Po około dziesięciu minutach szum wody ustał, a niedługo później z łazienki wyszedł blondwłosy chłopak. Miał na sobie niebieskie dresy, które w nogawkach delikatnie się marszczyły i za dużą, białą koszulkę z logiem zespołu Muse. Mimo wszystko brunet w myślach stwierdził, że chłopak wyglądał uroczo. Lekko wilgotne włosy były oklapnięte i zakrywały mu czoło, po którym co rusz spływały pojedyncze krople wody. Zayn uśmiechnął się do niego pokrzepiająco, co blondyn oddał, jednak uśmiech nie sięgał jego oczu. W ciszy skierowali się do schodów, którymi zeszli na dół. W kuchni siedzieli rodzice Mulata pijąc herbatę. Przyłączyli się wiec do nich, dostając po kubku ciepłego naparu. Pierwszy zabrał głos Pan Malik.

- Niall, synu.. Ja wiem, że to trudne, jesteś w szoku.. Ale proszę powiedz, co się stało?

Na chwilę zapadła cisza. Blondyn wziął głęboki wdech i odchrząknął, oczyszczając swoje gardło.

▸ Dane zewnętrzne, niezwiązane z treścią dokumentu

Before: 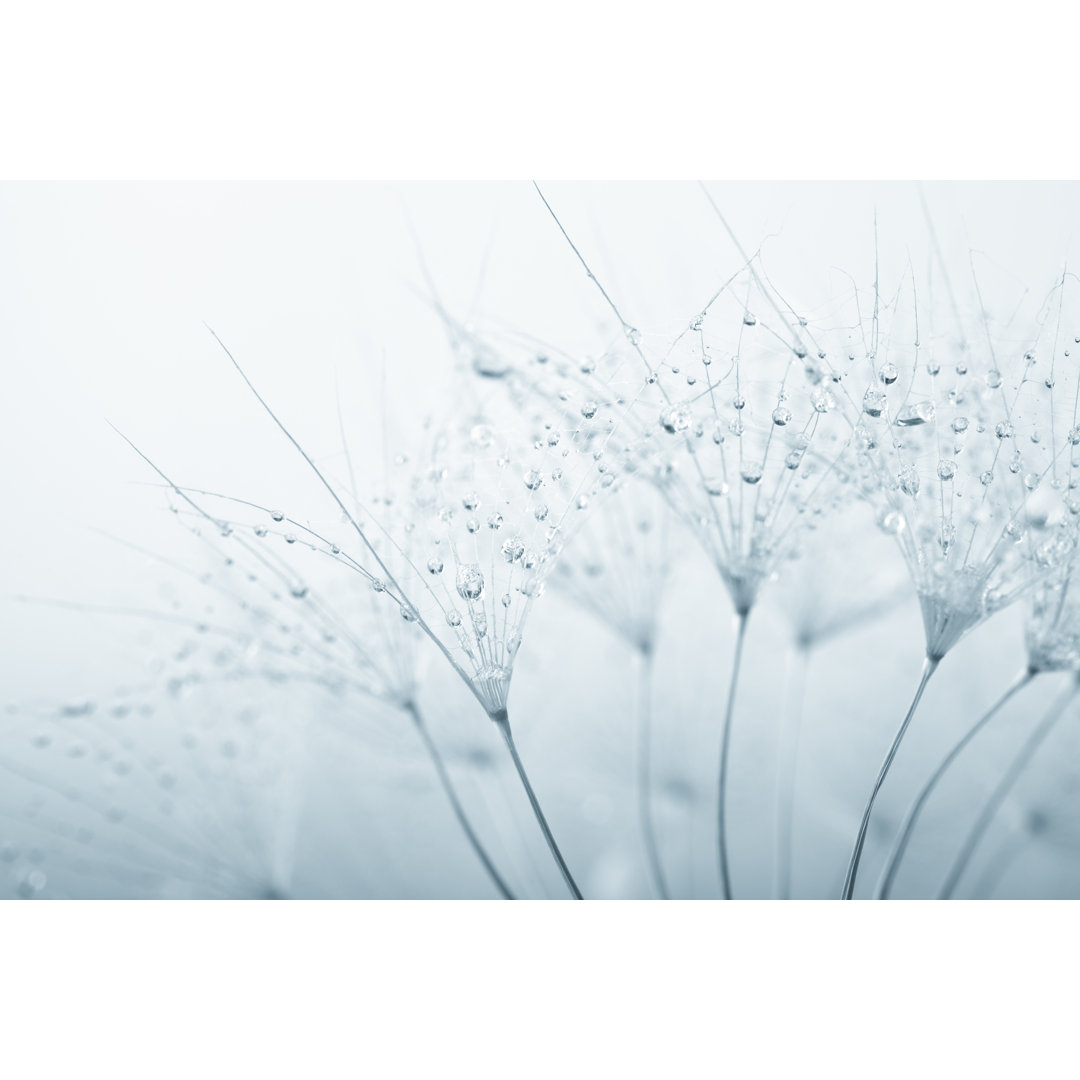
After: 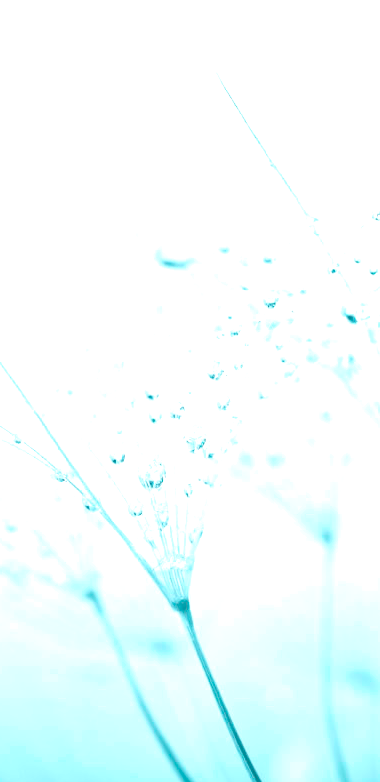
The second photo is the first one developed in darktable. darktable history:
crop and rotate: left 29.476%, top 10.214%, right 35.32%, bottom 17.333%
exposure: exposure 0.74 EV, compensate highlight preservation false
color balance rgb: perceptual saturation grading › global saturation 25%, global vibrance 20%
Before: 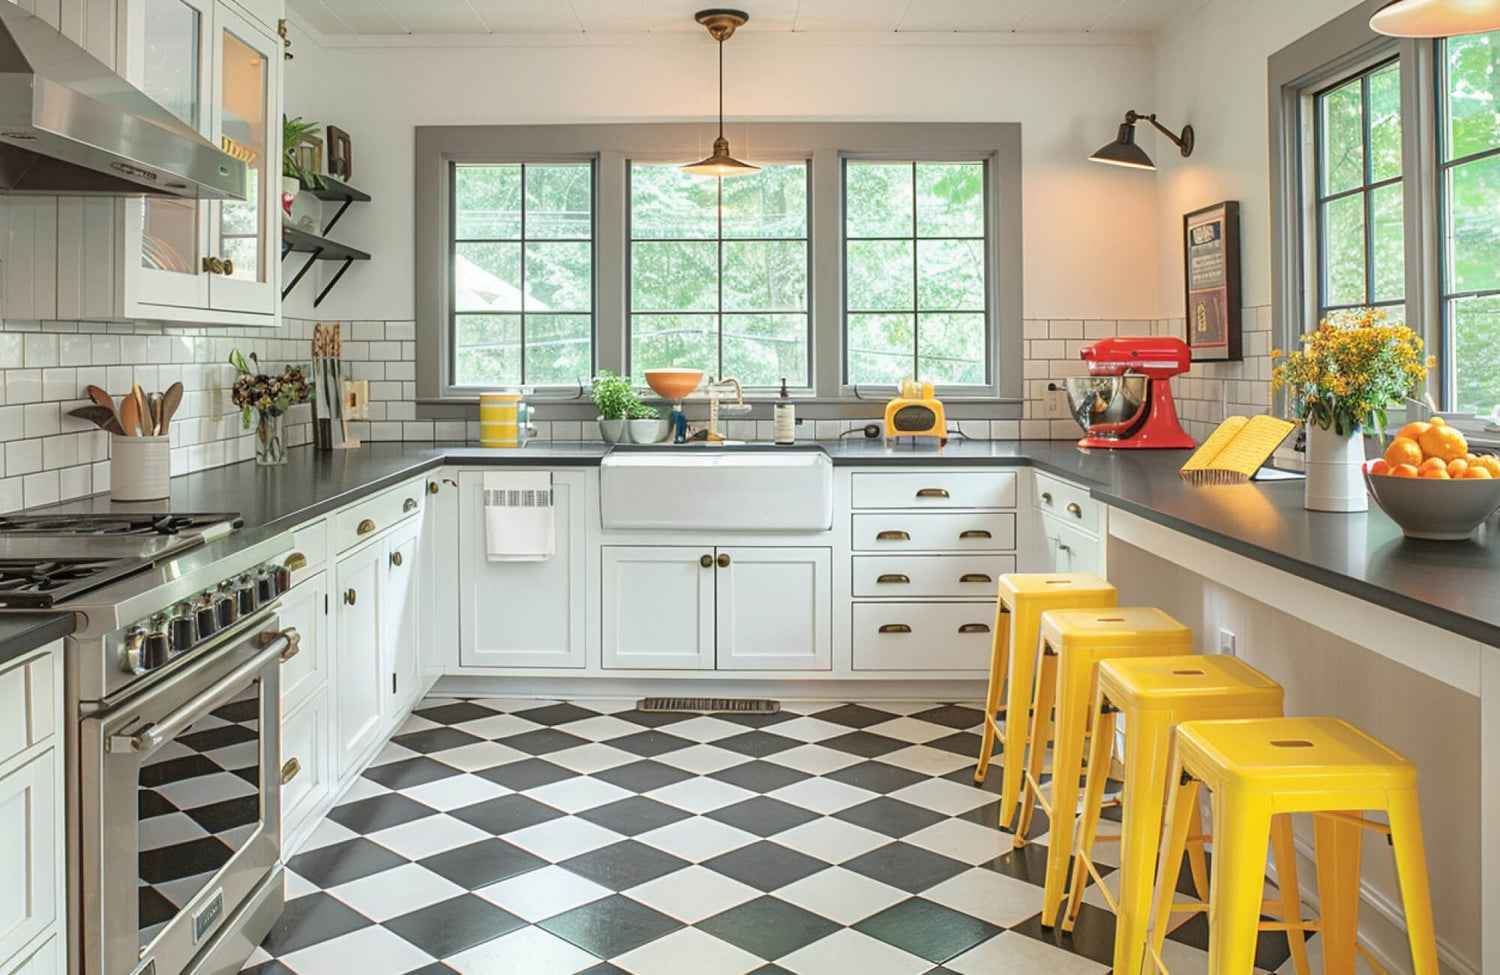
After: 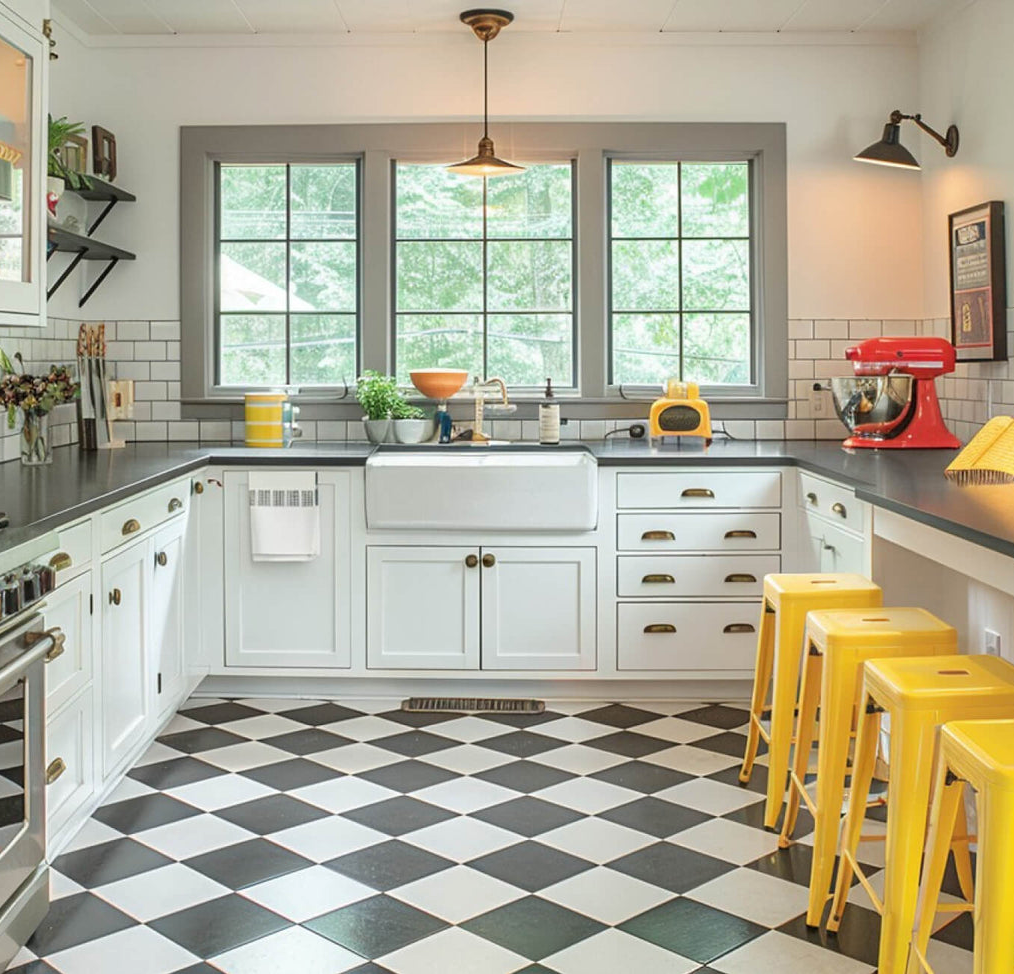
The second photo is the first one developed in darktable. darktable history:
crop and rotate: left 15.725%, right 16.662%
tone equalizer: edges refinement/feathering 500, mask exposure compensation -1.57 EV, preserve details no
exposure: compensate exposure bias true, compensate highlight preservation false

- Wracałem do domu po spotkaniu z Zayn'em. Pod domem było mnóstwo policji i karetka. Moja mama.. Ona.. K-ktoś ją zamordował- po tych słowach jego głos załamał się i chłopak ukrył twarz w dłoniach.

Drugi chłopak przyciągnął mniejszego do uścisku, a jego rodzice siedzieli wstrząśnięci. Spojrzeli ze współczuciem na blondyna i podeszli do dwójki nastolatków. Przytulili ich mocno.

- Och słoneczko.. Jesteś tak młody, a tyle cierpisz. Bardzo mi przykro z powodu Twojej mamy.. Od teraz masz nas, nie zostaniesz sam - Trisha ucałowała czubek głowy Horana, na co ten rozkleił się jeszcze bardziej. Poczuł, że od wielu lat jest naprawdę szczerze przez kogoś kochany. Poczuł, że w końcu ma dom.